What to produce
How many lines of the data contain "ring"? Reply with the number alone.

Given data
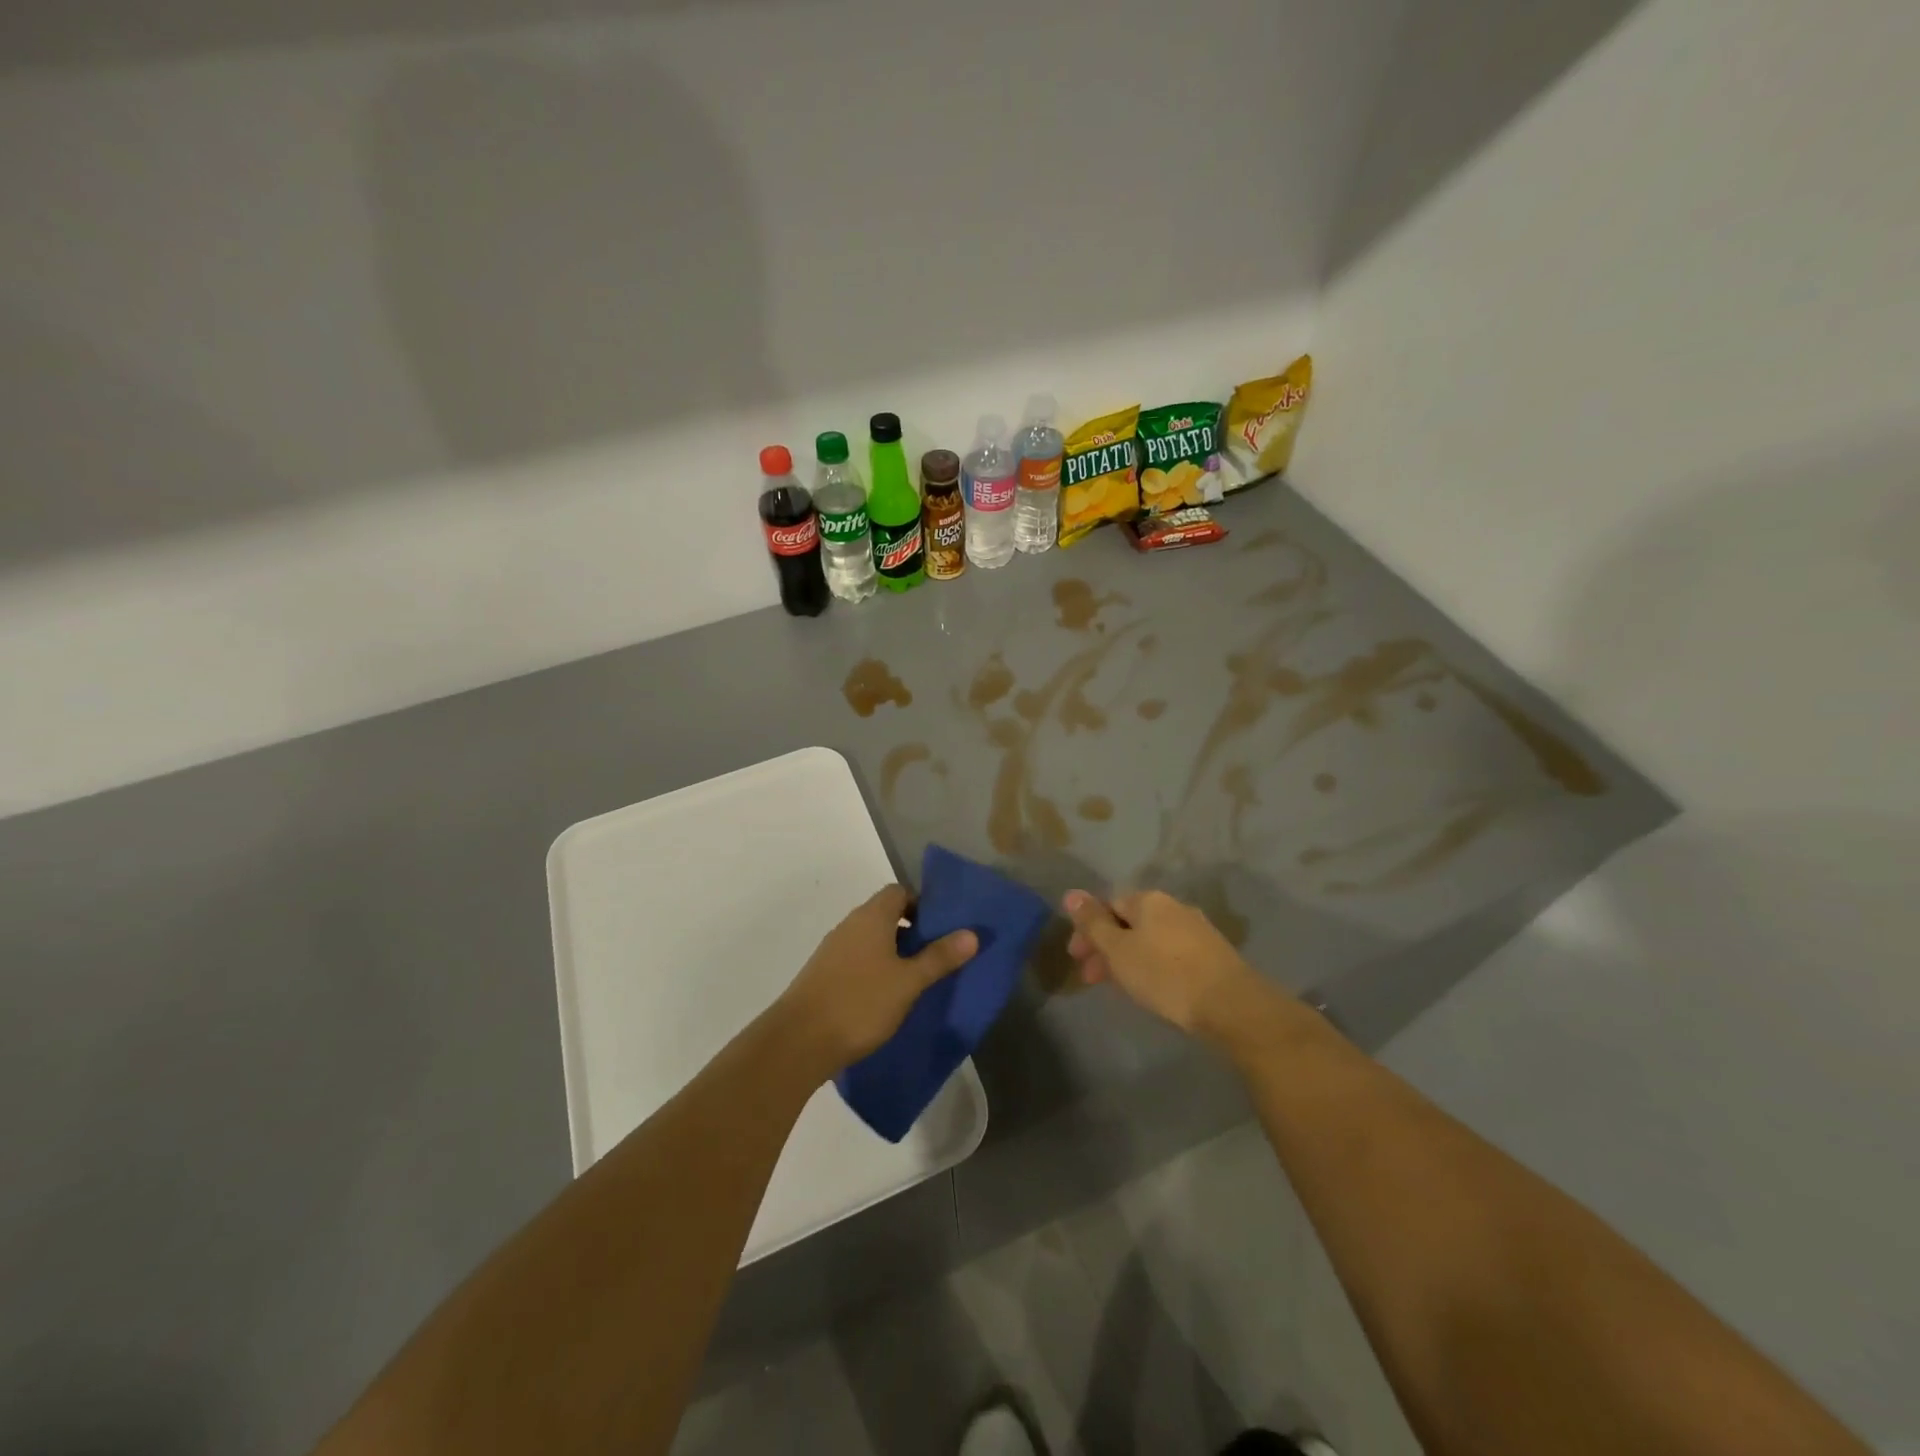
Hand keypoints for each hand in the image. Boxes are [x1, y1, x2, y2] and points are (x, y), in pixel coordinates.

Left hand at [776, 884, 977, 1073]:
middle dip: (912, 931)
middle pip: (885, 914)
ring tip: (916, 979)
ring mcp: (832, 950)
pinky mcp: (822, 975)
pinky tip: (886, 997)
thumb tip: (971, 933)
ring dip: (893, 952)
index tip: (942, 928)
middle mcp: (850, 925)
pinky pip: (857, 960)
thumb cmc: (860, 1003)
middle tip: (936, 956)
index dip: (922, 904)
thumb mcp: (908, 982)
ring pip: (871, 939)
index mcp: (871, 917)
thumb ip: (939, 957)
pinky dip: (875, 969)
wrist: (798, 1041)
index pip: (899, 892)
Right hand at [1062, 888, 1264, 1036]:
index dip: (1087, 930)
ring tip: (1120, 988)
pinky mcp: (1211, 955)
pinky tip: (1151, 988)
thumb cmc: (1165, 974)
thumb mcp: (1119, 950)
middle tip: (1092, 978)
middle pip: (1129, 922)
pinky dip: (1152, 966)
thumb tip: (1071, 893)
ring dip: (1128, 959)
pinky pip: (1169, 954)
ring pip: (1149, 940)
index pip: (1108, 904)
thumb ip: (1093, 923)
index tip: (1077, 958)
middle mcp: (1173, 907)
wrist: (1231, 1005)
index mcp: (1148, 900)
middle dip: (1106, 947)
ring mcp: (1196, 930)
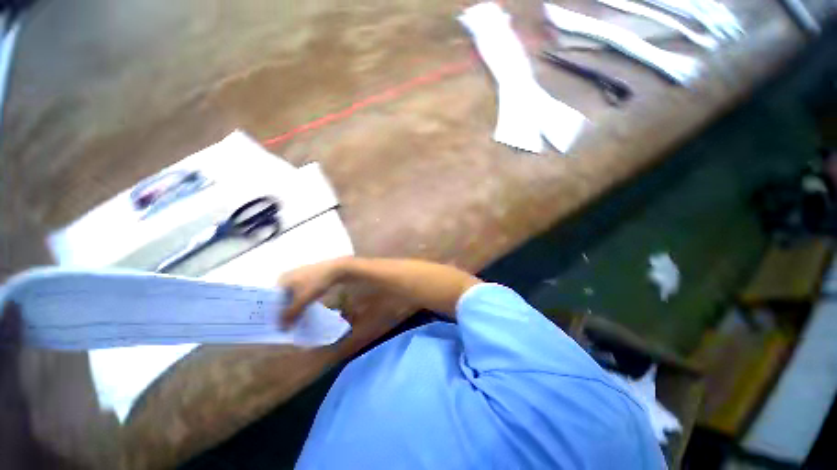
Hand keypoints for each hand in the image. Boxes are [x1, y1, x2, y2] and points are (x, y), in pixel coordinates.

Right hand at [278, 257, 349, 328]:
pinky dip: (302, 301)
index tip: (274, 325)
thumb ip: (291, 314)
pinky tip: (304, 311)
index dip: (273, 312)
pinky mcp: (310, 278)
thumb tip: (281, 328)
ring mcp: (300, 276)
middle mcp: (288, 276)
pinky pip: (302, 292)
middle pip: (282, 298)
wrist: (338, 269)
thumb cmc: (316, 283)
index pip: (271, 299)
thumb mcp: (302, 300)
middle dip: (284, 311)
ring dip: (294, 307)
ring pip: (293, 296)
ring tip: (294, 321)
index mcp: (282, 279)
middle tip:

Task answer
12